In the area of cold forging, the cold extrusion of thin-walled hollow parts (piston pins) will be analysed at the IFU Stuttgart under the aspects of materials and processes in order to increase part strength. On the one hand, analyses will be carried out to determine whether or not it is possible to use the incremental forging of conventional materials to avoid downstream heat treatment for surface hardening. On the other hand, investigations should be conducted to find out if the incremental processes can be used on surfaces which have already undergone induction or case hardening. Incremental deep rolling will continue to be analysed on a transmission shaft produced at the IUL Dortmund by means of a multi-stage extrusion process. Through targeted design of extrusion tools, it should be possible to set the surface properties of the transmission shaft selectively. Final machining of the cold forged piston pin will be carried out in SP3.
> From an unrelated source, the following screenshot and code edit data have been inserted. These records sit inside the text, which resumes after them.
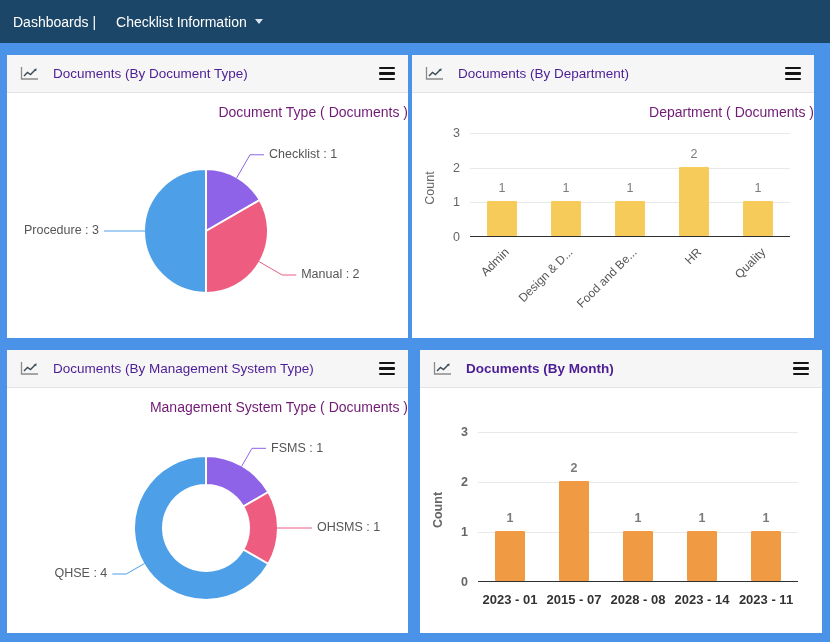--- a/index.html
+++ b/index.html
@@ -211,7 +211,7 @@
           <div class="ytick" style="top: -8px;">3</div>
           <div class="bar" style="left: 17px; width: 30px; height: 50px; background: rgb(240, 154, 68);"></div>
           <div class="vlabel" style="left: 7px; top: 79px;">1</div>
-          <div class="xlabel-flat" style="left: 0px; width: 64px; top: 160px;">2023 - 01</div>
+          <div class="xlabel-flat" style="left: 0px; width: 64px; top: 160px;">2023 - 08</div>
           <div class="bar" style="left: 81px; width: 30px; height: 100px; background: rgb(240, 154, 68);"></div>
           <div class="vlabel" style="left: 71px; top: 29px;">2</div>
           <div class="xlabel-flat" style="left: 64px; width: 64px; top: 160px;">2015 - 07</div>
In the area of hot forging at the IFUM Hanover, a contribution to lightweight design can be achieved in the production of splined parts. Due to the advantageous fibre flow of the gear rims produced by precision forging at the IFUM Hanover, they are able to bear the same loads with smaller part dimensions as gear rims produced by machining. Furthermore, it will be analysed how a warm calibration process of the precision forged gear rim with different phases (austenite, ferrite/pearlite) reacts with strain hardening through microstructural effects and a surface improvement. The forged gear rims, which are reproducible due to a fully automated process, will be made available to SP2 for heat treatment as well as for the joining process by means of forming.